The European Parliament introduced a ban on tracking walls, that is the practice of denying users access to a website unless they consent to processing of personal data via cookies (typically tracking for targeted advertising) that is not necessary for providing the service requested.

The Council text goes in the opposite direction by specifically allowing tracking walls in Recital 20 for websites where the content is provided without a monetary payment if the website visitor is presented with an alternative option without this processing (tracking). This could be a subscription to an online news publication. The net effect of this is that personal data will become a commodity that can be traded for access to online news media or other online services. On the issue of tracking walls and coerced consent, the Council ePrivacy text may actually provide a lower level of protection than Article 7(4) of the GDPR, which specifically seeks to prevent that personal data can become the counter-performance for a contract. This is contrary to the stated aim of the ePrivacy Regulation.

Privacy settings and privacy by design

The Commission proposal requires web browsers to offer the option of preventing third parties from storing information in the browser (terminal equipment) or processing information already stored in the browser. An example of this could be an option to block third party cookies. The Council text proposes to delete Article 10 on privacy settings. The effect of this is that fewer users will become aware of privacy settings that protect them from leaking information about their online behaviour to third parties and that software may be placed on the market that does not even offer the user the possibility of blocking data leakage to third parties.

Data retention

Article 15(1) of the current ePrivacy Directive allows Member States to require data retention in national law. Under the case law of the Court of Justice of the European Union (CJEU) in Digital Rights Ireland (joined cases C-293/12 and C-594/12) and Tele2 (joined cases C-203/15 and C-698/15), this data retention must be targeted rather than general and undifferentiated (blanket data retention). In the Commission proposal for the ePrivacy Regulation, Article 11 on restrictions is very similar to Article 15(1) of the current Directive.

WORK TO COMPLETE >>
(A) Answer these questions from the ePrivacy passage, marking each answer like its question:
(i) In which recital does the Council text allow tracking walls?
(ii) Which article on privacy settings does the Council text propose to delete?
(iii) Which article of the current ePrivacy Directive allows Member States to require data retention in national law?
(B) Write out the stretch of entries from their start through the line that contains "common name: Ocola Skipper", including both ends.
These entries have no connection to the ePrivacy passage.

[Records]
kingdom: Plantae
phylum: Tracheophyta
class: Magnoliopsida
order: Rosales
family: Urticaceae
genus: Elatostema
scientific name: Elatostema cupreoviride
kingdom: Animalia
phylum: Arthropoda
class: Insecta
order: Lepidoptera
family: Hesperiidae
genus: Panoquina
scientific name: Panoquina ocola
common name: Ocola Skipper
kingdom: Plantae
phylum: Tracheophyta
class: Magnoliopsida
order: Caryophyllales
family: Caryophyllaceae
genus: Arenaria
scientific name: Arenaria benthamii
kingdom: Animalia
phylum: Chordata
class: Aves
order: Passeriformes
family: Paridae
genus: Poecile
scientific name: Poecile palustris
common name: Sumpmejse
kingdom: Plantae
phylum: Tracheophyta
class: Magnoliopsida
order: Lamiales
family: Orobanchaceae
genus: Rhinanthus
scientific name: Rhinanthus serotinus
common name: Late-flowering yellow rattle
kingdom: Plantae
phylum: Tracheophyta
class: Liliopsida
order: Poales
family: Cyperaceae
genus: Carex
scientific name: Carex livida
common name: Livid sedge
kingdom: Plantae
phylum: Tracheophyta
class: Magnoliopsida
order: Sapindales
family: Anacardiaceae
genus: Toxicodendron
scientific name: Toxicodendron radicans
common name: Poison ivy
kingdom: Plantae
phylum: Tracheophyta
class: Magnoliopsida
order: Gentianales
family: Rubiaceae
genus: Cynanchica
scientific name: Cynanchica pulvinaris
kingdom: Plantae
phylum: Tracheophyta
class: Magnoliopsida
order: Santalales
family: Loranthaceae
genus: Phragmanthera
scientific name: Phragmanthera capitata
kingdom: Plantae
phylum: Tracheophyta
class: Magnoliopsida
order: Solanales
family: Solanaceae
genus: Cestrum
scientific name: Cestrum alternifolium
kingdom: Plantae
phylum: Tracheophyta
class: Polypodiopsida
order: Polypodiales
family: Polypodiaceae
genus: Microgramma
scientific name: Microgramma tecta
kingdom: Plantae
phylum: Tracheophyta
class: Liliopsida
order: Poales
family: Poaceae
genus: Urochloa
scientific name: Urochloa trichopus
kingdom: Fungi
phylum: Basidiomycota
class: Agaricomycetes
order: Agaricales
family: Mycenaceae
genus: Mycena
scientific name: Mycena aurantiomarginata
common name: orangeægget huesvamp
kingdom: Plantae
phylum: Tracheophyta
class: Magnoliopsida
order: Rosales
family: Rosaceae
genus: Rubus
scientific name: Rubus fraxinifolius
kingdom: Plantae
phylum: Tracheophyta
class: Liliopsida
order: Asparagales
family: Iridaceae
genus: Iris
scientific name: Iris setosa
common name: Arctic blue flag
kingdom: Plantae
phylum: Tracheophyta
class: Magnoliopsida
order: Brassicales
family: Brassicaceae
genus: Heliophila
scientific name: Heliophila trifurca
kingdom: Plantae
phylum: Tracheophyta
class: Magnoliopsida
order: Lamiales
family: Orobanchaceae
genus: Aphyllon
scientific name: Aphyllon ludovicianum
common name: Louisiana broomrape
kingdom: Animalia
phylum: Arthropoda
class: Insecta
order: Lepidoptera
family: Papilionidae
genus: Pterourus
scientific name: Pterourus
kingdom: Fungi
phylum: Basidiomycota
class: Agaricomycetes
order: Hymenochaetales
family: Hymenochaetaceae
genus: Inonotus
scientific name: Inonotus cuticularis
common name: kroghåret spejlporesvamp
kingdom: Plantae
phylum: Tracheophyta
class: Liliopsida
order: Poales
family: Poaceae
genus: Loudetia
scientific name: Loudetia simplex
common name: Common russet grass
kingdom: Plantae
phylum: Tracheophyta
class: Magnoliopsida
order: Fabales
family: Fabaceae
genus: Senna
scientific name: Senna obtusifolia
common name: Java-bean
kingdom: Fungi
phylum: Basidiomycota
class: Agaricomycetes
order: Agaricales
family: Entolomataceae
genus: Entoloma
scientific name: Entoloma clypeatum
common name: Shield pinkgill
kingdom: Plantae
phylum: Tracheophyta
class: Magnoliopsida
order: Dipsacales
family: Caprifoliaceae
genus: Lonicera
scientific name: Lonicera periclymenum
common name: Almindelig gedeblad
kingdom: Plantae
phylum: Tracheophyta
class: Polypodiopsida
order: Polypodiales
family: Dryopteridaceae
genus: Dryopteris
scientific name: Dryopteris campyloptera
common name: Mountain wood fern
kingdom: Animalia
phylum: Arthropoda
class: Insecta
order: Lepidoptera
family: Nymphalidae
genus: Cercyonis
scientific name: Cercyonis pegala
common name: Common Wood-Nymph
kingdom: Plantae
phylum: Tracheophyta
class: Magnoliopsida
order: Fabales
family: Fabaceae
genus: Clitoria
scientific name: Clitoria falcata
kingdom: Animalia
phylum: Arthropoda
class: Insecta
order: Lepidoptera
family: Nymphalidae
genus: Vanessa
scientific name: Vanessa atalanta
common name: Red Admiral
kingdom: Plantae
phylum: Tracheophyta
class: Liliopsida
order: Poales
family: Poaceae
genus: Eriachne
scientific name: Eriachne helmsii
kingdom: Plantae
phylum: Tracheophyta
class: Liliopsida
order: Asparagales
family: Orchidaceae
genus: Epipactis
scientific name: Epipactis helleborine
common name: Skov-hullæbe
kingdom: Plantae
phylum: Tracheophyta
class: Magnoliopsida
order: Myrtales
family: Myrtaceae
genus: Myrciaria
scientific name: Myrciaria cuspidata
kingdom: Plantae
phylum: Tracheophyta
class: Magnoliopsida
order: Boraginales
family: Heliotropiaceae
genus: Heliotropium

ANSWERS FOR THIS EXERCISE >>
(A)
(i) Recital 20
(ii) Article 10
(iii) Article 15(1)

(B)
kingdom: Plantae
phylum: Tracheophyta
class: Magnoliopsida
order: Rosales
family: Urticaceae
genus: Elatostema
scientific name: Elatostema cupreoviride
kingdom: Animalia
phylum: Arthropoda
class: Insecta
order: Lepidoptera
family: Hesperiidae
genus: Panoquina
scientific name: Panoquina ocola
common name: Ocola Skipper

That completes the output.